9. We ascended the corkscrewing gangway of the Round Tower. Halfway up an upper level of the adjoining church had been converted into a gallery space where a minor exhibition was underway. The artist had placed photographs of deceased acquaintances on music stands.
10. Vilhelm left it until the end of that day, a hot and bothersome sun on his face, to tell me that the escritoire had been sold to a private collector in the Middle East. I looked at him for some moments. How long had he known of this, I asked frankly. “Since before you arrived,” he replied, equally forthright.

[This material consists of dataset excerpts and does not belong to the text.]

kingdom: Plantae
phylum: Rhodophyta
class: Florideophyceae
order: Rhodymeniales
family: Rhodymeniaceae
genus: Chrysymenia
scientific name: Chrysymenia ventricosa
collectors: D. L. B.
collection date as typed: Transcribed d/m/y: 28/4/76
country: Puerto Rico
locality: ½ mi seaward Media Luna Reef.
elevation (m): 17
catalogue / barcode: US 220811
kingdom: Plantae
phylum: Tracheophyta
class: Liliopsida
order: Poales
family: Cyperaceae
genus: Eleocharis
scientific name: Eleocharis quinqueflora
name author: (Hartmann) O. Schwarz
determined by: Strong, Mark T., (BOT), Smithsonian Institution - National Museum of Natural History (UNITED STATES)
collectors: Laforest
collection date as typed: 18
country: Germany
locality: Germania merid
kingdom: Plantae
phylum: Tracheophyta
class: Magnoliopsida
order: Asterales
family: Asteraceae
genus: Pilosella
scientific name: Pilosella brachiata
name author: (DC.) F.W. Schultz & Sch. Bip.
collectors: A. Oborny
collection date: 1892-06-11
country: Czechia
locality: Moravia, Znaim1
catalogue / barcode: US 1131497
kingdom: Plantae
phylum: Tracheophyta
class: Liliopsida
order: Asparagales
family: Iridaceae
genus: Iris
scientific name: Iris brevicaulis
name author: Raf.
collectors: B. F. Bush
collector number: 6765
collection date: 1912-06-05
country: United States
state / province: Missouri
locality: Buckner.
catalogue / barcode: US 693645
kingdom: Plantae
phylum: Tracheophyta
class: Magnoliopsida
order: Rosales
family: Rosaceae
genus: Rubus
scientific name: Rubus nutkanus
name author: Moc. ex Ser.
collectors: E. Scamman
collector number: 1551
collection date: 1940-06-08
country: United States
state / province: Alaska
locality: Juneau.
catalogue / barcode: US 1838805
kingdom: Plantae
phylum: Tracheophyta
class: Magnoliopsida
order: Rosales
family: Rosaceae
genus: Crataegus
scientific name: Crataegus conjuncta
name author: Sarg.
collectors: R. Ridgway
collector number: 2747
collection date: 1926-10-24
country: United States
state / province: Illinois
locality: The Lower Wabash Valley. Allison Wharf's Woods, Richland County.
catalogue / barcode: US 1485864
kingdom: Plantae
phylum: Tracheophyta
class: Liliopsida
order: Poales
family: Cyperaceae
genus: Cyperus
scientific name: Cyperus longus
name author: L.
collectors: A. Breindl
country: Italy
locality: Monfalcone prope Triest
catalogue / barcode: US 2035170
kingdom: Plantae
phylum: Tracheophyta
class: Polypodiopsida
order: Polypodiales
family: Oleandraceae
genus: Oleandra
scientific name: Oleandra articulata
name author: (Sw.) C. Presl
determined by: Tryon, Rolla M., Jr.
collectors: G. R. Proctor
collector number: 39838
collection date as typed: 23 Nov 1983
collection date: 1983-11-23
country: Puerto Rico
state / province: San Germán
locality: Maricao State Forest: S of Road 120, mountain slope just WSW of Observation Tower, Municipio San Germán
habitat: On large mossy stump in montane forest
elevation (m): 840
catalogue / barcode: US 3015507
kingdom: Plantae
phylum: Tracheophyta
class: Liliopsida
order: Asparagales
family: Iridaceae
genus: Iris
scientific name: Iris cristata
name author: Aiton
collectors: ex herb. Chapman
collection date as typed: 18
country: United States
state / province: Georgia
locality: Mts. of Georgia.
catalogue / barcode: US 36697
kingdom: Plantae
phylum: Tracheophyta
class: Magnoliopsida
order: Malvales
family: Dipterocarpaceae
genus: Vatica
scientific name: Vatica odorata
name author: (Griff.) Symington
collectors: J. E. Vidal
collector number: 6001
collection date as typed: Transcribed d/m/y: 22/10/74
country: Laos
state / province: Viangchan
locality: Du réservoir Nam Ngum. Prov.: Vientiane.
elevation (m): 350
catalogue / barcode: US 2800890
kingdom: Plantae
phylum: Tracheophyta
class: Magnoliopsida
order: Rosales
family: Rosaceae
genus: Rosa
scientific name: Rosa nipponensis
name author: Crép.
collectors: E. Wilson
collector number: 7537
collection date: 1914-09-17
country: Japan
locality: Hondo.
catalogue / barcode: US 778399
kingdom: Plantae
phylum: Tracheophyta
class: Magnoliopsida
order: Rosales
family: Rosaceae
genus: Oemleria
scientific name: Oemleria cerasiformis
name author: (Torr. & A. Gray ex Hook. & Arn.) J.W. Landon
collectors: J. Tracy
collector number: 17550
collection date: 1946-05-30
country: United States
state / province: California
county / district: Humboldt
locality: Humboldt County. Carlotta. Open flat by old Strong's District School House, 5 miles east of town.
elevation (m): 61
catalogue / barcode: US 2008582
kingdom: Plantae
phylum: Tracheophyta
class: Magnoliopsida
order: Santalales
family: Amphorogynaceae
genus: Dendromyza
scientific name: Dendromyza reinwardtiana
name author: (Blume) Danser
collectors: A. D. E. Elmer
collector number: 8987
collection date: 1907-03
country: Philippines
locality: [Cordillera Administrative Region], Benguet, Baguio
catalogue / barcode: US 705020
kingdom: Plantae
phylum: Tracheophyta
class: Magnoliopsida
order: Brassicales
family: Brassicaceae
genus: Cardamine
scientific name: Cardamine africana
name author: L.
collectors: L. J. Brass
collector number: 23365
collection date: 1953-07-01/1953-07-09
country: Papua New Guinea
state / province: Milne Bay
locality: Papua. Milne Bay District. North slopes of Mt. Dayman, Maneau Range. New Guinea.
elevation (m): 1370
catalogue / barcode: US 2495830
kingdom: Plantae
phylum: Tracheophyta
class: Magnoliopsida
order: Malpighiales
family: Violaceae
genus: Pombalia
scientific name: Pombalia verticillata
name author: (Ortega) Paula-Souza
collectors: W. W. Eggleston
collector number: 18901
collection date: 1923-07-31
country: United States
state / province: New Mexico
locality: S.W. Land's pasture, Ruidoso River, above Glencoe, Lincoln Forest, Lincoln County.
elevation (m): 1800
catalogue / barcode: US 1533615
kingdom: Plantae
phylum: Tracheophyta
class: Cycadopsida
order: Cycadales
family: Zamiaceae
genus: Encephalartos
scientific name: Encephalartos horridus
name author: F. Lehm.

He shook my hand firmly and walked away.
11. I was obliged to spend my last night in Copenhagen in a dreary hotel room overlooking the giant and odorous Carlsberg factory. Vapour from its funnels was beard-white, and rose endlessly. The beverage – originally described by Orson Welles as “probably the best lager in the world” – has greater brand recognition than sales, so the company are ‘repositioning’ the brand. It was the Carlsberg Foundation, which still holds a fifty percent stake in the brewery, that was responsible for funding the Institute of Theoretical Physics where Niels Bohr worked as director. The luminous glow from the giant Carlsberg signage outside my window was brighter than moonlight, and more permanent.
12. I returned to London the following afternoon much chagrined. I was sad to say goodbye to my hosts – the worthy Gotthausens – but I submit this letter in the hope that further fraudulent correspondence with the suspect Mr Vilhelm may be avoided.